Exercise description → Give the entries again in full. Nothing may be altered.

-------- Record set --------

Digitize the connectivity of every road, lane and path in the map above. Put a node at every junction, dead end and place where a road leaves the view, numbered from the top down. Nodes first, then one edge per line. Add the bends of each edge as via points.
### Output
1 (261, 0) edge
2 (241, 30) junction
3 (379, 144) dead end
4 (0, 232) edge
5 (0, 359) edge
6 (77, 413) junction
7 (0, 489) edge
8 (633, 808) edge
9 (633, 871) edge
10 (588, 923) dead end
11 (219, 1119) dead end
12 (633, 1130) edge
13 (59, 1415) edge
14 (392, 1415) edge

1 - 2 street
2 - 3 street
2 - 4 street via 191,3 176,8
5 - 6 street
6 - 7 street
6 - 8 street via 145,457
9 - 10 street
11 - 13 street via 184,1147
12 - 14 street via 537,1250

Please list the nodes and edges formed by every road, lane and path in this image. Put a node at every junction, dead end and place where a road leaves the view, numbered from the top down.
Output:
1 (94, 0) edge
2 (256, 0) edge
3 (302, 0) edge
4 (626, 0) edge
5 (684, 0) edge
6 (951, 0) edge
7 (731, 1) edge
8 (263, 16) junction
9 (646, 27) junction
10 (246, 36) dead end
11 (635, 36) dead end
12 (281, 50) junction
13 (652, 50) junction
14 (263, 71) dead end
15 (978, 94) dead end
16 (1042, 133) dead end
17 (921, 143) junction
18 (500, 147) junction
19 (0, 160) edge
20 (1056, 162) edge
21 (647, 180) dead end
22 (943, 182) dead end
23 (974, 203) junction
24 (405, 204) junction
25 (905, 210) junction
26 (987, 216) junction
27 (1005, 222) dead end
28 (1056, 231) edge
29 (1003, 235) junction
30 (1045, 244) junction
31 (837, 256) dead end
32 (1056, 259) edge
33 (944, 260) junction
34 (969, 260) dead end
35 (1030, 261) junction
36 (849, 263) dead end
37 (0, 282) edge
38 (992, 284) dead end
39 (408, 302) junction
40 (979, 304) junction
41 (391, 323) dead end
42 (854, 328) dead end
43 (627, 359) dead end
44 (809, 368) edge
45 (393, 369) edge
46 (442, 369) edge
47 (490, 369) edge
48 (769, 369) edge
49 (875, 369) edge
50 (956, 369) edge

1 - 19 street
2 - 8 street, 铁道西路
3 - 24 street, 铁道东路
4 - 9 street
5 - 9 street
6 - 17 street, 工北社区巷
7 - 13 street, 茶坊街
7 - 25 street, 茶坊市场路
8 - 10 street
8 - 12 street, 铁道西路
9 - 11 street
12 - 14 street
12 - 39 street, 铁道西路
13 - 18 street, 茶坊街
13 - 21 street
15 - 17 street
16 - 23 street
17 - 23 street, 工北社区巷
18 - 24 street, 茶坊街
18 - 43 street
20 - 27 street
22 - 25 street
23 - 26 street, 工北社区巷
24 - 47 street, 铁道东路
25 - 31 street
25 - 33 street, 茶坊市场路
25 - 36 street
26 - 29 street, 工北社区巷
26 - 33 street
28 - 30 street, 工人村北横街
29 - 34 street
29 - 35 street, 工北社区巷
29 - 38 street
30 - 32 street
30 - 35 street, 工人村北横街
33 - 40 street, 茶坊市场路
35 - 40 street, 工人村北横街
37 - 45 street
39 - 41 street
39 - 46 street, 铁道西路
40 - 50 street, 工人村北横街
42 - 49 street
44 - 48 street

--------

Answer to the exercise →
Digitize the connectivity of every road, lane and path in the map above. Put a node at every junction, dead end and place where a road leaves the view, numbered from the top down. Nodes first, then one edge per line. Add the bends of each edge as via points.
### Output
1 (261, 0) edge
2 (241, 30) junction
3 (379, 144) dead end
4 (0, 232) edge
5 (0, 359) edge
6 (77, 413) junction
7 (0, 489) edge
8 (633, 808) edge
9 (633, 871) edge
10 (588, 923) dead end
11 (219, 1119) dead end
12 (633, 1130) edge
13 (59, 1415) edge
14 (392, 1415) edge

1 - 2 street
2 - 3 street
2 - 4 street via 191,3 176,8
5 - 6 street
6 - 7 street
6 - 8 street via 145,457
9 - 10 street
11 - 13 street via 184,1147
12 - 14 street via 537,1250

Please list the nodes and edges formed by every road, lane and path in this image. Put a node at every junction, dead end and place where a road leaves the view, numbered from the top down.
Output:
1 (94, 0) edge
2 (256, 0) edge
3 (302, 0) edge
4 (626, 0) edge
5 (684, 0) edge
6 (951, 0) edge
7 (731, 1) edge
8 (263, 16) junction
9 (646, 27) junction
10 (246, 36) dead end
11 (635, 36) dead end
12 (281, 50) junction
13 (652, 50) junction
14 (263, 71) dead end
15 (978, 94) dead end
16 (1042, 133) dead end
17 (921, 143) junction
18 (500, 147) junction
19 (0, 160) edge
20 (1056, 162) edge
21 (647, 180) dead end
22 (943, 182) dead end
23 (974, 203) junction
24 (405, 204) junction
25 (905, 210) junction
26 (987, 216) junction
27 (1005, 222) dead end
28 (1056, 231) edge
29 (1003, 235) junction
30 (1045, 244) junction
31 (837, 256) dead end
32 (1056, 259) edge
33 (944, 260) junction
34 (969, 260) dead end
35 (1030, 261) junction
36 (849, 263) dead end
37 (0, 282) edge
38 (992, 284) dead end
39 (408, 302) junction
40 (979, 304) junction
41 (391, 323) dead end
42 (854, 328) dead end
43 (627, 359) dead end
44 (809, 368) edge
45 (393, 369) edge
46 (442, 369) edge
47 (490, 369) edge
48 (769, 369) edge
49 (875, 369) edge
50 (956, 369) edge

1 - 19 street
2 - 8 street, 铁道西路
3 - 24 street, 铁道东路
4 - 9 street
5 - 9 street
6 - 17 street, 工北社区巷
7 - 13 street, 茶坊街
7 - 25 street, 茶坊市场路
8 - 10 street
8 - 12 street, 铁道西路
9 - 11 street
12 - 14 street
12 - 39 street, 铁道西路
13 - 18 street, 茶坊街
13 - 21 street
15 - 17 street
16 - 23 street
17 - 23 street, 工北社区巷
18 - 24 street, 茶坊街
18 - 43 street
20 - 27 street
22 - 25 street
23 - 26 street, 工北社区巷
24 - 47 street, 铁道东路
25 - 31 street
25 - 33 street, 茶坊市场路
25 - 36 street
26 - 29 street, 工北社区巷
26 - 33 street
28 - 30 street, 工人村北横街
29 - 34 street
29 - 35 street, 工北社区巷
29 - 38 street
30 - 32 street
30 - 35 street, 工人村北横街
33 - 40 street, 茶坊市场路
35 - 40 street, 工人村北横街
37 - 45 street
39 - 41 street
39 - 46 street, 铁道西路
40 - 50 street, 工人村北横街
42 - 49 street
44 - 48 street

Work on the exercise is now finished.